Now, on loan, the ability of these institutions to make money, it severely limited in their day-to-day. " Who would loan money to an institution, whose record was not only exaggerated, but their investments in CDOs impossible to appreciate?
What will be a chance for people their own four walls, in a bubble, start turning theThen arose some of the most respected names on Wall Street, the later a credit crisis. The complexity of the process contributed to the biggest crisis since 1929.
We need information not data
The second lesson is that managers need current information to manage effectively. The raw data are of limited value in most cases, what they do not have to be volumes and volumes of data in rows and columns. What they need is information, useful information in summaryForm, which helps sense of complex situations.
In better circumstances, it may have been possible prior to the data, which have moved as part of the mortgage loan package and be part of the CDO package. Then allow the institutions holding these CDOs have a better chance to monitor the quality of the instruments had on its balance sheet. But even if this would be the case, the real estate prices and a rise in foreclosures continue to deteriorate the value of theCDOs.
But the data that could be used to the fragile nature of these CDOs has been suspended stored in different places or non-existent. In any case, it was not possible to bring them together. As a result, decision makers were forced to blind and almost every institution, certainly the most failed, which led the CDOs on their balance sheets at prices to fly much higher than it is actually worth. Consequently, investment banks like Lehman Brothers and Merrill Lynchwere overvalued until reality reared its ugly head.
Had it been possible, for better and more up-to-date information in order to have softened the blow? This is a difficult question to answer, but the lack of information and the uncertainty expressed over and over again about the vulnerability of the system and the inflated values of CDOs on the balance sheets, at least suggests that the lack of information contributed to the crisis .
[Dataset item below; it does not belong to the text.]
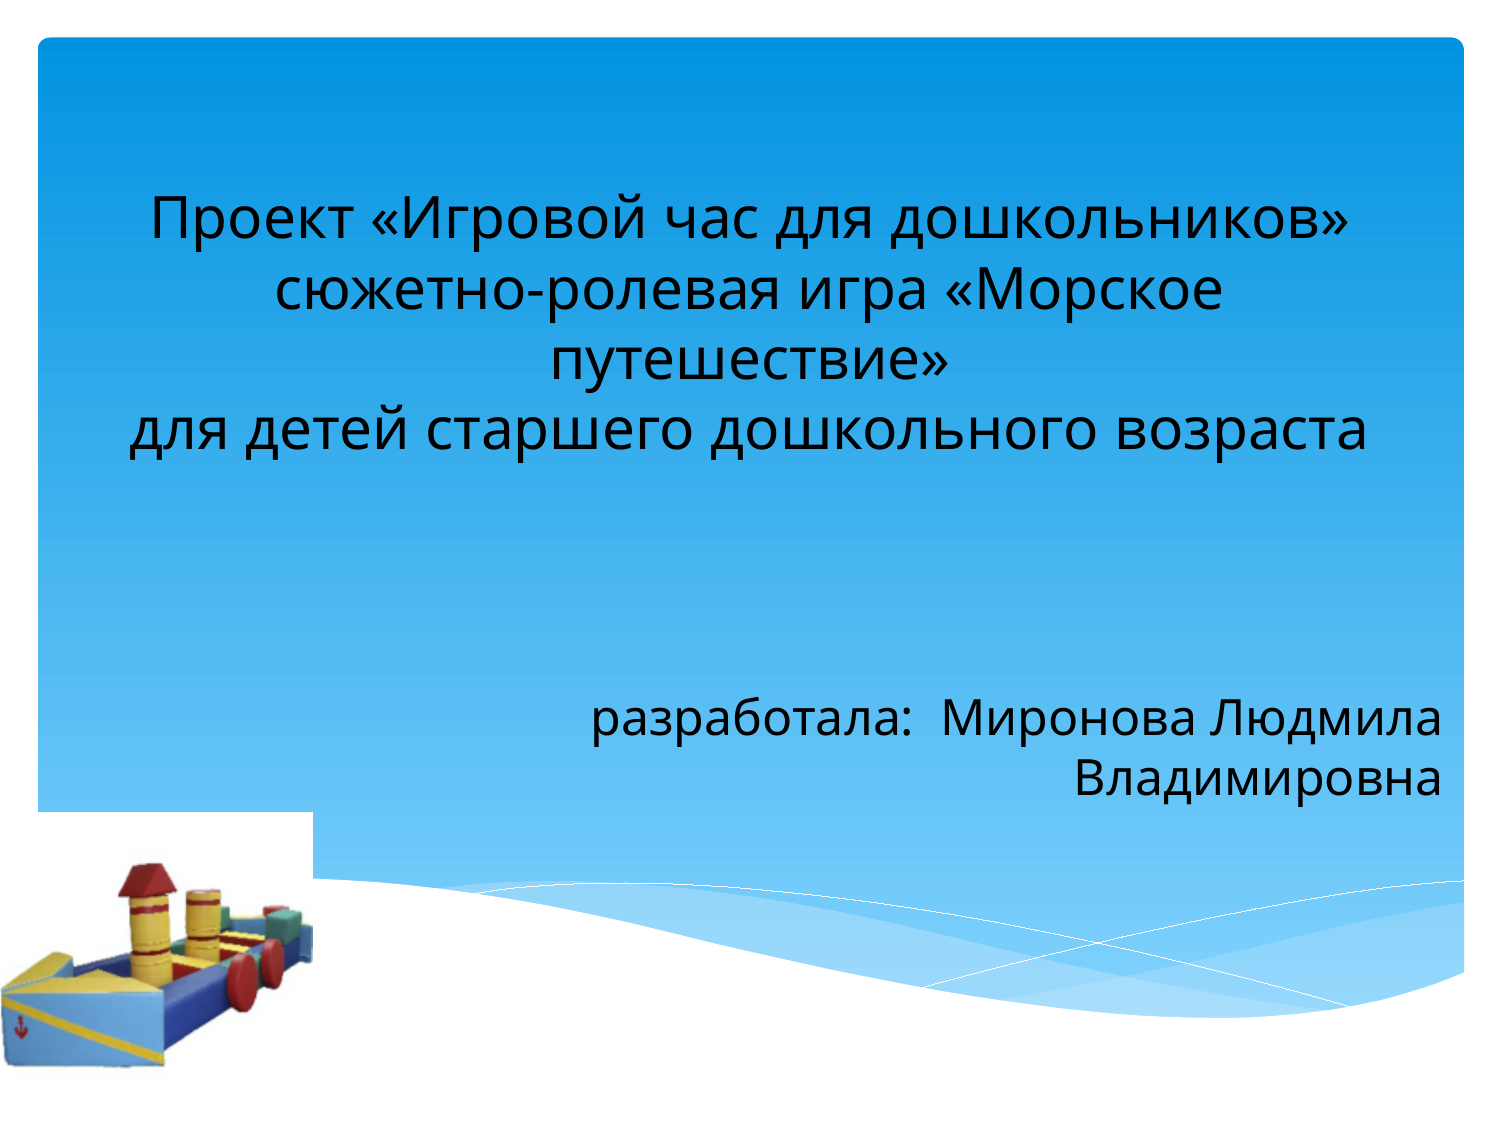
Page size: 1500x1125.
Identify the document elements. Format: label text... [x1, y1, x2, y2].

Denial can bring catastrophicResults
The third lesson is that the management can not afford to be in a state of denial. In 2006, I attended a presentation at a New York investment bank, and asked the senior economist with the company for its views on an inflated housing market that was closed some implode, too. He assured me … Support his argument with convincing data … that this is an unlikely outcome.
A New York Times article by Joe Nocera on 16 September 2008, suggested that "most of the big companieshave a day late and a dollar short in admitting that their once triple-A rated mortgage-backed securities was not just worth a lot. And one after the other, it is killing them. "The article went on to explain that Mr. Fuld, CEO of Lehman Brothers, went to Korea Development Bank for assistance to sustain balance of Lehman's balance sheet ask. It failed because Mr. Fuld wanted more for Lehman than the Koreans thought it was worth it.
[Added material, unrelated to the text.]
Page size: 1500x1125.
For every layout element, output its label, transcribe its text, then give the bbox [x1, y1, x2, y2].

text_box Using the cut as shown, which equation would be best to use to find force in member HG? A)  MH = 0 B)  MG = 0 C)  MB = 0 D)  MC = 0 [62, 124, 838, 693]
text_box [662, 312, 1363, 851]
Denial was everywhere, from home buyers who feltcould afford a house on an income $ 600,000 $ 75,000 to see the mortgage, the authors in the other direction, the debt consolidator, a list compiled, the CDOs, the banks who bought CDOs on their balance sheets and held them to unrealistically high prices and to the insurers, the grossly miscalculated the risks they took.
Lessons Learned
The complexity has increased in most industries, and in September 2008, we have learned how important it is to understand the interrelationshipsTie that in parallel in the financial industry. To ignore the complexity of organizations and their leaders at their own risk.
Information and use of management decisions at the strategic level, support is more important today than ever before. No one would fly a Boeing Dreamliner without information displays in the cockpit.
Denial is not a river in Egypt, it is a fatal error of pseudo-confident, made leaders.